Sixteen years after their gruesome murder by some policemen, a senior lawyer, Amobi Nzelu, on Wednesday urged the independent investigative panel on violations of rights by defunct SARS and other police units to revisit the case of Apo six young traders extrajudicially killing by some police officers on June 8, 2005.
Nzelu made the appeal when the panel, set up by the National Human Rights Commission (NHRC), heard the petition filed before it by Elvis Ozor and Edwin Meniru on behalf of Ifeanyi Ozor and five others.
The petitioners alleged extrajudicial killing of the Apo six: Ifeanyi Ozor; Chinedu Meniru; Augustina Arebu; Anthony Nwokike; Paulinus Ogbonna and Ekene Isaac Mgbe.
They joined DCP Danjuma Ibrahim; Inspector Suleiman Audi; PC Haruna Mamot; PC Ibrahim Garbage; PC Yakubu Philibus; Commissioner of Police, Federal Capital Territory (FCT) and the Inspector-General of Police in the petition, marked 2020/IIP-SARS/ABJ/126.
Nzelu, who represented the petitioners, told the panel that the panel of inquiry set up by ex-President Olusegun Obasanjo headed by Justice Olasumbo Goodluck to unravel the unfortunate incidence awarded N3 million compensation in favour of each of the victims.
According to him, the Federal Government paid the N3million compensation to each of the six families and exhumed the corpses for proper burial, saying, however, that the N500,000 awarded to each of the families as burial cost was never paid to them.

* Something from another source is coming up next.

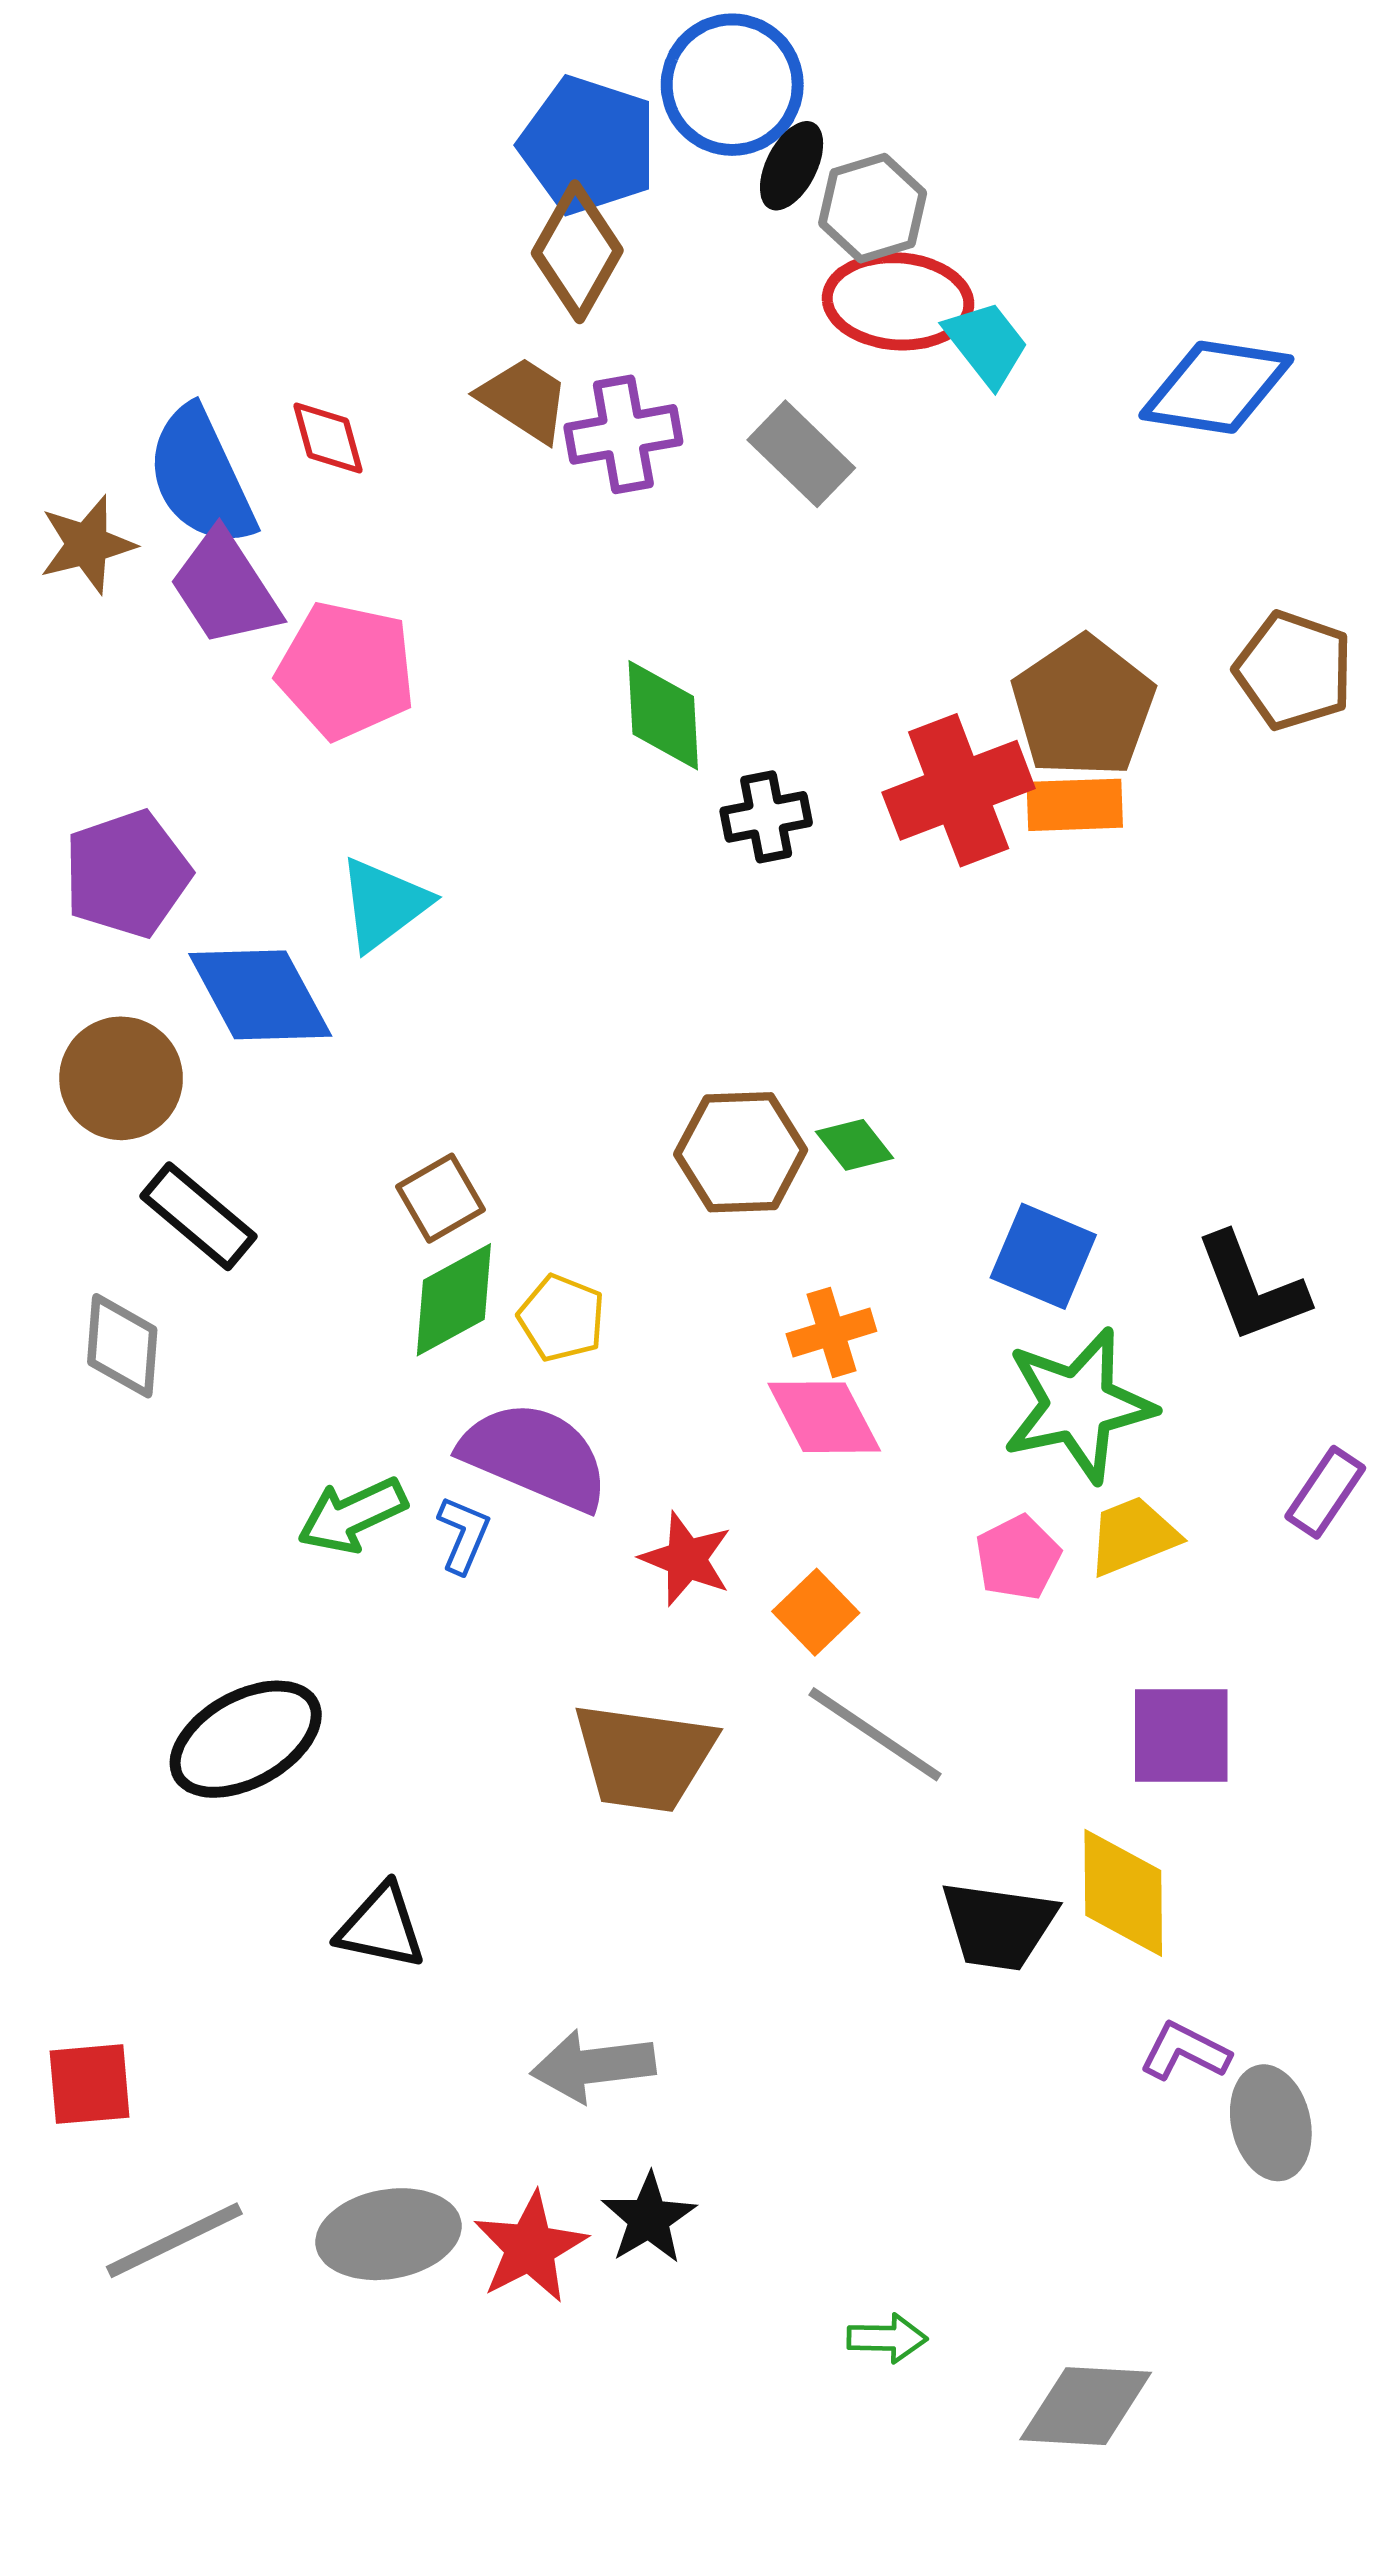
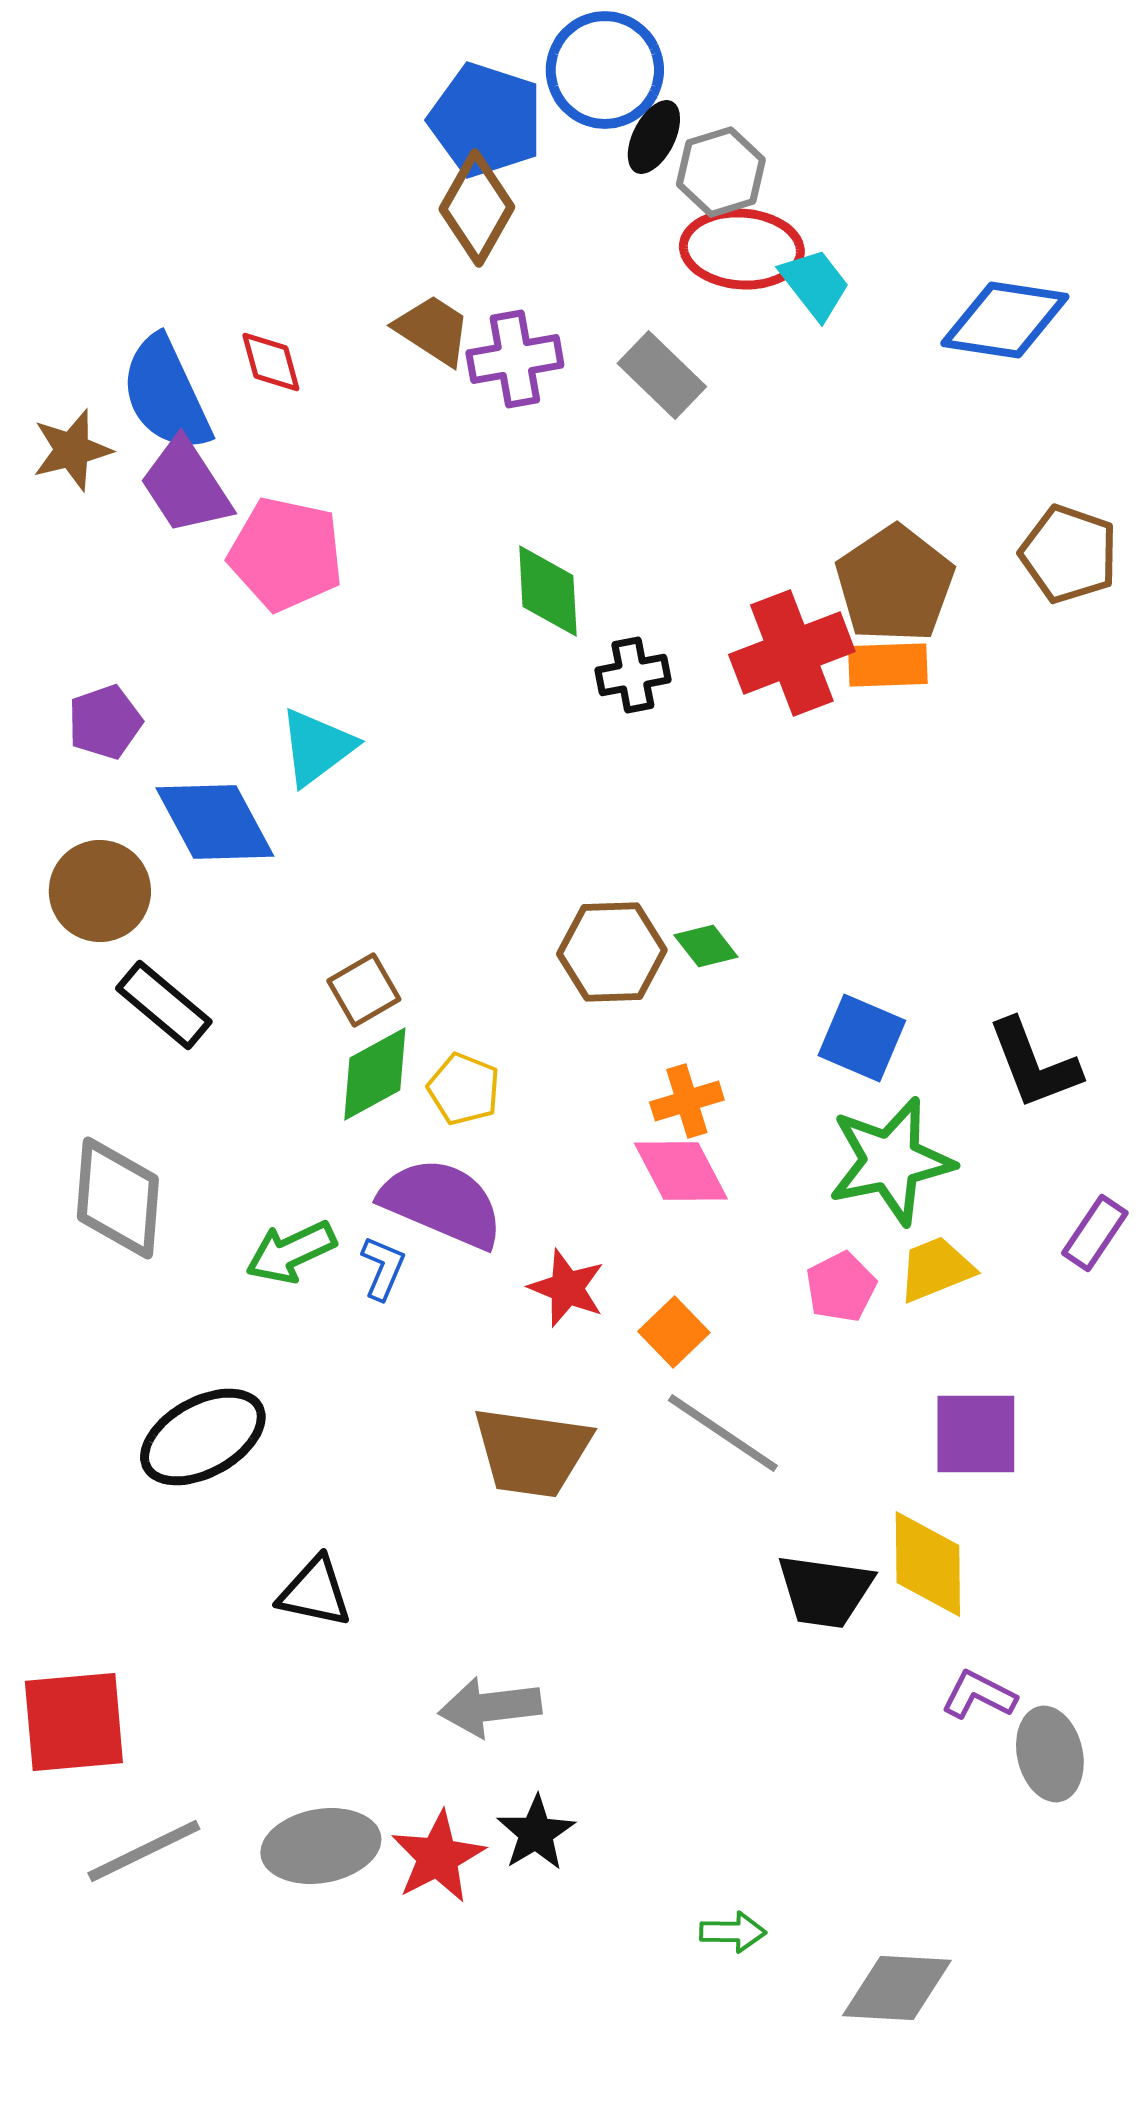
purple pentagon: (127, 874) -> (105, 722), size x0.7
gray diamond: (122, 1346) -> (118, 1198), moved, size x1.4
red square: (90, 2084) -> (74, 1722), size x1.5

He, therefore, urged the panel to order for an upgrade of the N3million compensation paid to each bereaved family by the Federal Government to N200million each, submitting that what was paid was grossly inadequate to assuage the pains suffered by the families.
He noted that the victims of the extrajudicial killing were these young men and woman who were not above 25 years of age as of the time they were murdered by policemen.
“My appeal to this panel is for you to have a look at that compensation. We are seeking for N200 million to be paid to each of the families as compensation for the pains the death of their loved ones must have cost on them,” Nzelu, who said he had spent 41 years as a lawyer, told the panel.
Responding to this, the lead counsel for the police, DCP James Idachaba, said that the petition was not supposed to be brought before the panel, submitting that the Justice Suleiman Galadima-led panel was set up by the Federal Government to investigate live issues, not matters already decided by competent authorities.
He informed that the Apo six case was comprehensively dealt with by both the then Justice Goodluck-led judicial panel of inquiry and the High Court of the FCT presided over by the immediate past Chief Judge of FCT, Justice Ishaq Usman Bello (retd).
“For the complainants to come before this panel, it would amount to asking the current panel to review the decision of Goodluck’s panel and the judgment of the FCT High Court,” Idachaba said.
He then submitted that the only option left for the complainants and their counsel was to appeal the High Court of FCT judgment.
The counsel for the police further told the panel that the petitioners’ counsel had not shown any proof that the N500, 000 for the burial expenses of the deceased was not paid to each of the families as he claimed.
“The counsel has already told this panel that the money recommended by the panel was paid to the families. Now he is saying the money was not sufficient. I may not know whether this panel is an appeal for the previous panel.
“Does this panel have the jurisdiction to now review the report of the panel set up specifically for that issue which also made a recommendation?
“I will submit that this petition is nothing but an attempt to raise sentiments which lack merit,” Idachaba declared.
Following submissions, both parties, the chairman of the panel, Justice Suleiman Galadima (retd) adjourned till April 15th for a conference to look at the various documents alluded to by Nzelu, including the FCT High Court judgment, the White Paper on the Justice Goodluck panel, with a view to doing justice to the case.
Based on the indictment by the Goodluck panel, six police officers, Danjuma Ibrahim; Othman Abdulsalami; Nicholas Zakaria; Ezekiel Acheneje; Baba Emmanuel and Sadiq Salami were arraigned before the FCT High Court on a nine-count charge of conspiracy and culpable homicide, which contravened the provisions of Sections 97 and 221 (a) of the Penal Code Law.
Delivering judgment in the case on March 9, 2017, Justice Bello (retd) sentenced two policemen, Ezekiel Acheneje and Baba Emmanuel to death and discharged three others.